The paper includes a great deal more detail correlating the respondents characteristics to their ages and their choices. For example, Table 3 of the paper provides highly detailed information about whether respondents had ever previously had a PSA test or a prostate biopsy, their educational level, their employment, their household income, their perceptions about their risk for prostate cancer, etc.

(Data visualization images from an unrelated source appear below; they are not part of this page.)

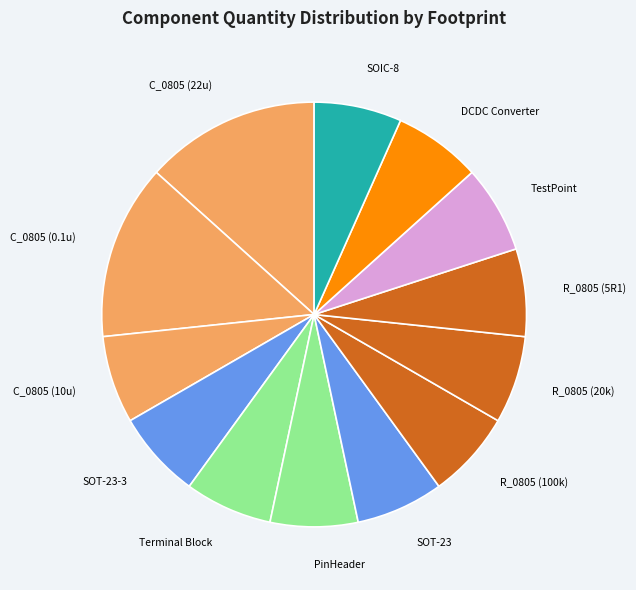

Is there a majority slice in this chart?

No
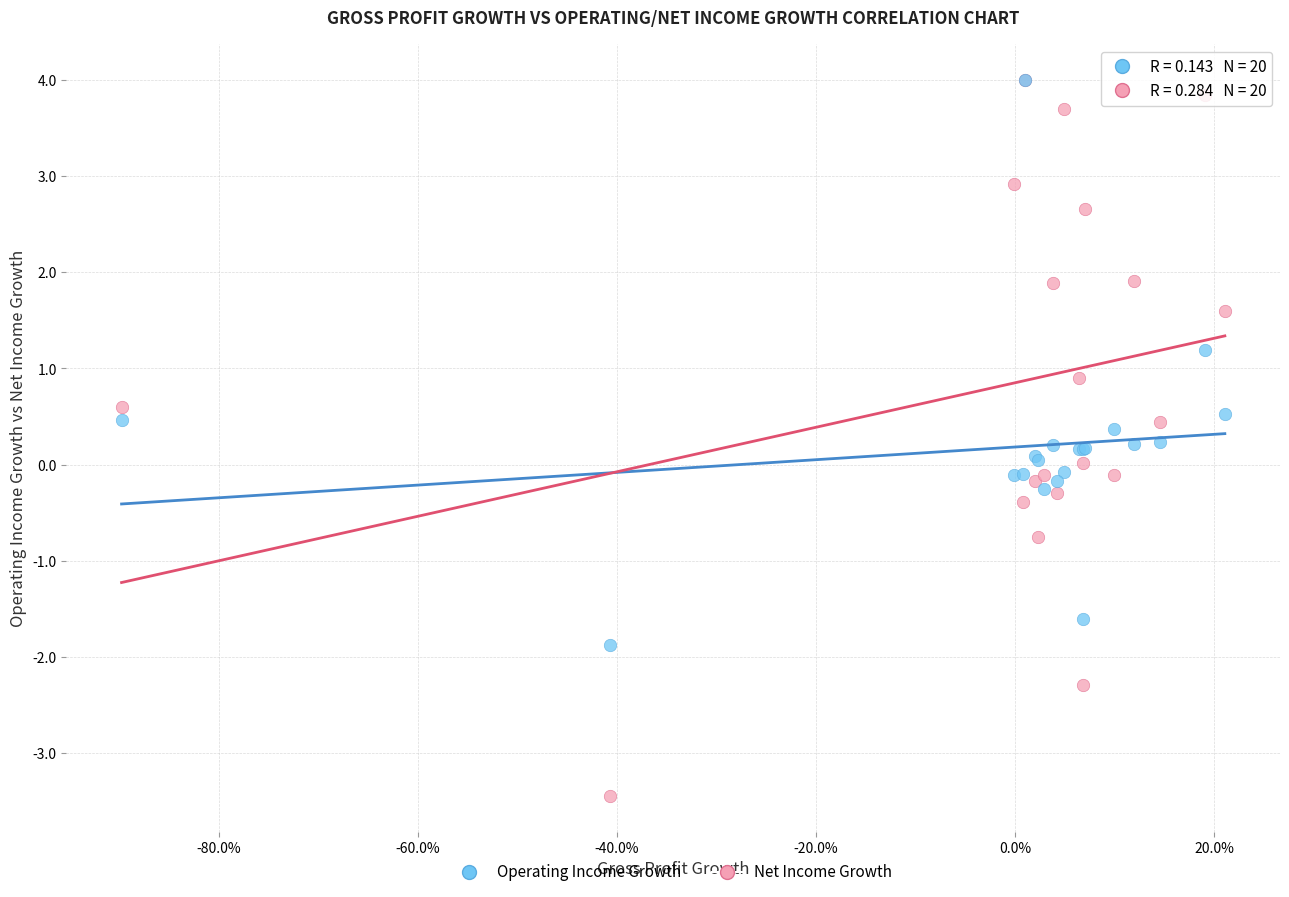

What are all the series names shown in the legend?

Operating Income Growth, Net Income Growth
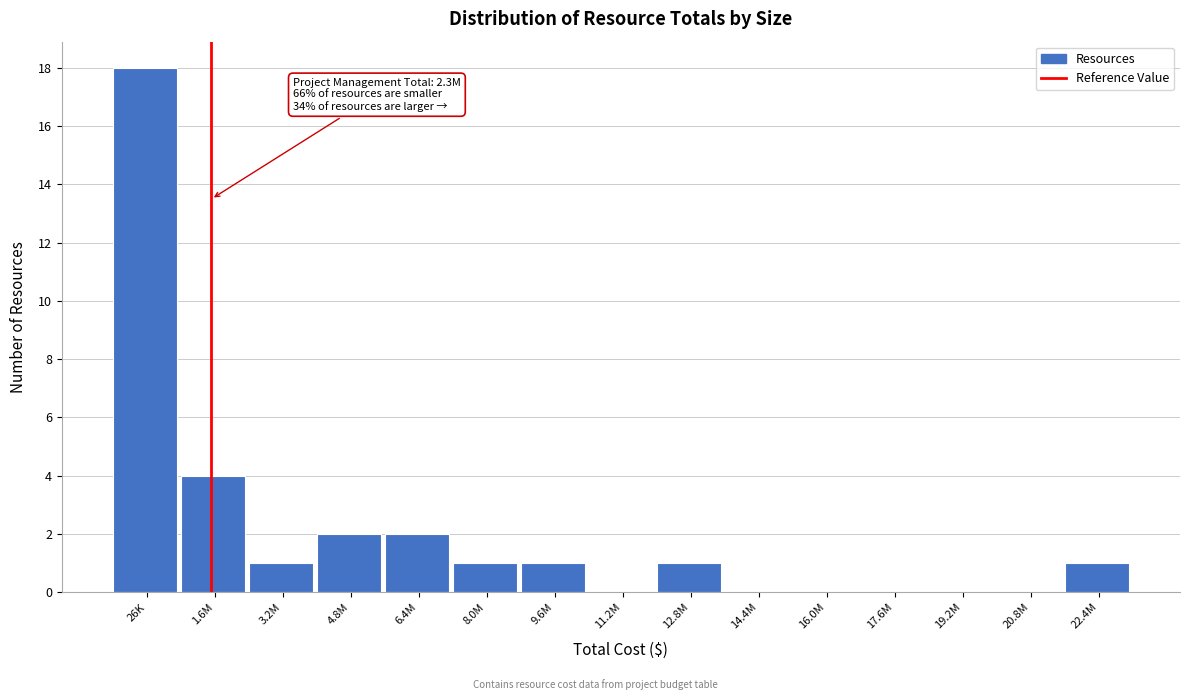

Reading left to right, extract all data points from this chart.

26K=18	1.6M=4	3.2M=1	4.8M=2	6.4M=2	8.0M=1	9.6M=1	11.2M=0	12.8M=1	14.4M=0	16.0M=0	17.6M=0	19.2M=0	20.8M=0	22.4M=1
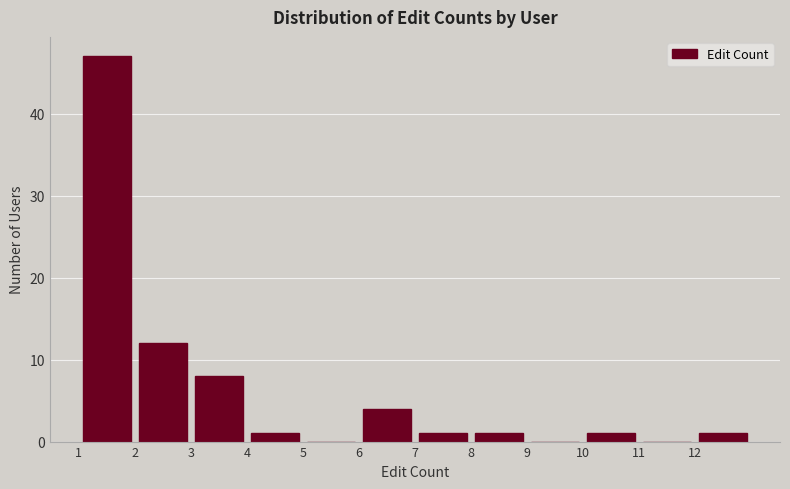

What is the height of the bar covering 7 to 8 on the x-axis? The values are not printed on the chart, so give them approximately, as read against the axis.

1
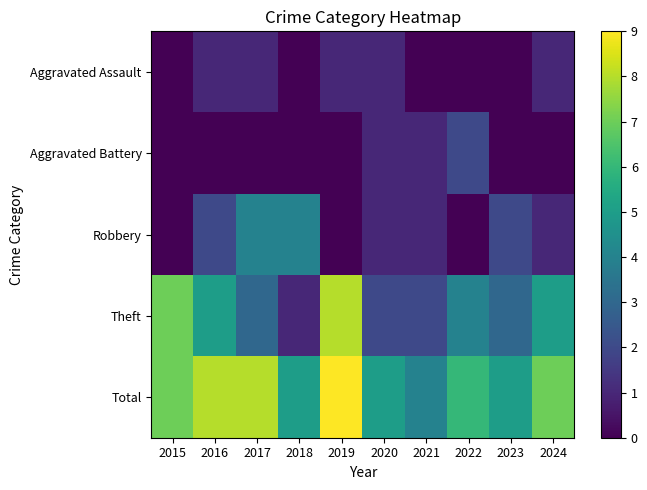

At 2019, list the series in order from largest to smallest.

Total, Theft, Aggravated Assault, Aggravated Battery, Robbery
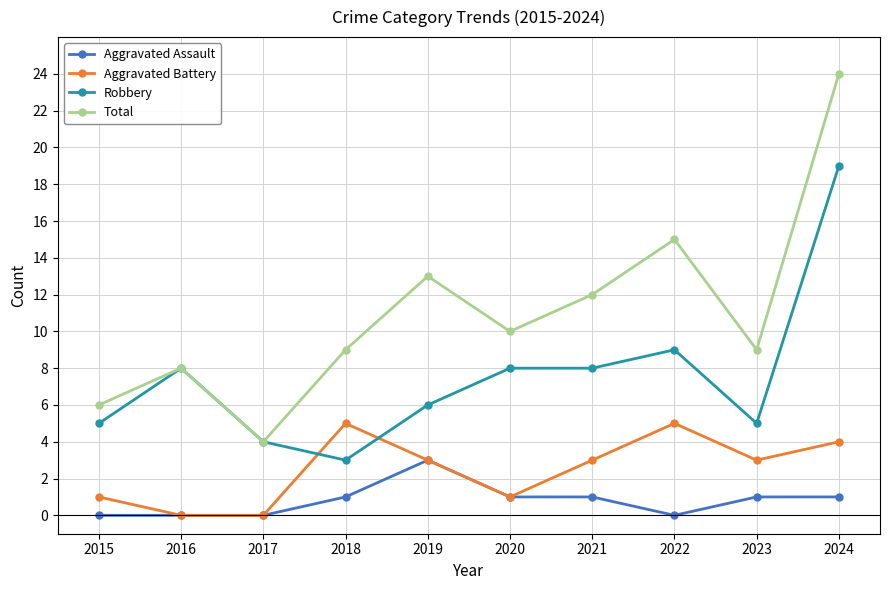

What is the sum of the Aggravated Assault values at 2016 and 2019?

3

Now it is important to understand that this paper doesn’t tell us anything about whether screening is “right” or “wrong”, but it does tell us a great deal about the perceptions of Australian males and their views on risks associated with PSA-based screening, and from that perspective it is a fascinating study. The “New” Prostate Cancer InfoLink would love to know whether the same decision choice experiment, if administered to comparable American males and (for example) Scandinavian males in exactly the same manner, gave us closely analogous or very different results.

It is also important to appreciate that this study has significant limitations, which the authors have addressed in detail in the paper itself. However, even with these limitations, Howard et al. deserve congratulations for  this deep probe into how Australian men actually think about whether to have PSA tests or not.

Editorial comment: The “New” Prostate Cancer InfoLink wishes to thank Prof. Kirsten Howard for kindly providing us with a copy of the full text of this very detailed and interesting paper.

5 Responses

  1. What men really need are better “clues” as to their true risks of developing an aggressive and thus potentially life-threatening prostate cancer. Needed tools include better biomarkers, better imaging techniques, and a revised prostate risk scoring system that starts at 0 instead of the current Gleason grades that essentially start at 3 of 5 or the scores starting at 6 of 10. And, of course, less biased urologists. …

  2. Notable that participants were less likely to prefer screening when the chance of experiencing morbidity of treatment/side effects increased.

  3. In 2004, at age 75, the PSA test raised the red flag for me, leading to a biopsy that revealed a Gleason 9 prostate cancer. This was certainly a potentially fatal situation, if ignored. My treatment was external radiation (IMRT) plus hormonal therapy and I am still here. Regular PSA testing shows no recurrence to date. The test very likely saved my life, I am happy to say.

  4. ASSUMED VALUE FOR RISK OF DYING OF PROSTATE CANCER

    I’m not sure I understand the study adequately, but it would seem that in real life “The risk that one would actually die of prostate cancer” for either screened or unscreened men would be a key factor in each man’s decision regarding the other five factors. In other words, this would or should be (were it known) critical context for each factor explored.

    At this point we have only tentative information to this question – how many men would need to be screened to save a life, from the European Randomized Screening Study for Prostate Cancer; at least this is the most credible information to me, along with some Scandanavian research. Though the ERSPC is still quite premature, the trend of screenings-to-save-a life has plummeted as just a few years of follow-up have been added to the original 2009 report. Moreover, some of the Scandanavian research suggests a strikingly low number of screenings needed. I’m curious how the researchers tried to convey that risk to the participants in the study.

  5. Jim:

    If you e-mail the lead author, I am sure she will send you the full text of the paper (since she was happy to send a copy to me). Do remember that this is a model designed to assess opinions. The study was in no way designed to assess the rightness or wrongness of PSA testing. And you should also remember that “The risk that you would actually die of prostate cancer” is impossible to assess for any one individual. One can only assess this for a defined group of individuals, and that risk clearly varied from group to group in the ERSPC trial.